Comparative and Evolutionary Genomics of Isolates Provide Insight into the Pathoadaptation of Aeromonas

Authors: TALAGRAND-REBOUL, EMILIE - University Of Montpellier; COLSTON, SOPHIE - University Of Connecticut; GRAF, JOERG - University Of Connecticut; LAMY, BRIGITTE - University Of Montpellier; JUMAS-BILAK, ESTELLE - University Of Montpellier

Submitted to: Genome Biology and Evolution
Publication Type: Peer Reviewed Journal
Publication Acceptance Date: 3/12/2020
Publication Date: 5/20/2020
Citation: Talagrand-Reboul, E., Colston, S.M., Graf, J., Lamy, B., Jumas-Bilak, E. 2020. Comparative and Evolutionary Genomics of Isolates Provide Insight into the Pathoadaptation of Aeromonas. Genome Biology and Evolution. 12(5):535-552. https://doi.org/10.1093/gbe/evaa055.
DOI: https://doi.org/10.1093/gbe/evaa055

Interpretive Summary: Aeromonas species can cause serious diseases in fish, humans and other animals. It is not well understood what features these bacteria need to cause disease. It is important to understand how the bacteria gain features that allow them to cause disease. In this study, we used a comparative genomic approach of 66 genomes to characterize 13 genes associated with causing disease. The study found that some genes are found in specific lineages but others follow no discernable pattern. This indicates that the evolution of virulence is very complex in this genus. This can perhaps explain why so many different Aeromonas species can cause disease in fish.

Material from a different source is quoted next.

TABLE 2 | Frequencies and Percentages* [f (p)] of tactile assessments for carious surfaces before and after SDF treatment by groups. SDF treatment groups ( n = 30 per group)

Technical Abstract: Aeromonads are ubiquitous aquatic bacteria that cause opportunistic infections in humans, but their pathogenesis remains poorly understood. A pathogenomic approach was undertaken to provide insights into the emergence and evolution of pathogenic traits in aeromonads. The genomes of 64 Aeromonas strains representative of the whole genus were analyzed to study the distribution, phylogeny, and synteny of the flanking sequences of 13 virulence-associated genes. The reconstructed evolutionary histories varied markedly depending on the gene analyzed and ranged from vertical evolution, which followed the core genome evolution (alt and colAh), to complex evolution, involving gene loss by insertion sequence-driven gene disruption, horizontal gene transfer, and paraphyly with some virulence genes associated with a phylogroup (aer, ser, and type 3 secretion system components) or no phylogroup (type 3 secretion system effectors, Ast, ExoA, and RtxA toxins). The general pathogenomic overview of aeromonads showed great complexity with diverse evolution modes and gene organization and uneven distribution of virulence genes in the genus; the results provided insights into aeromonad pathoadaptation or the ability of members of this group to emerge as pathogens. Finally, these findings suggest that aeromonad virulence-associated genes should be examined at the population level and that studies performed on type or model strains at the species level cannot be generalized to the whole species.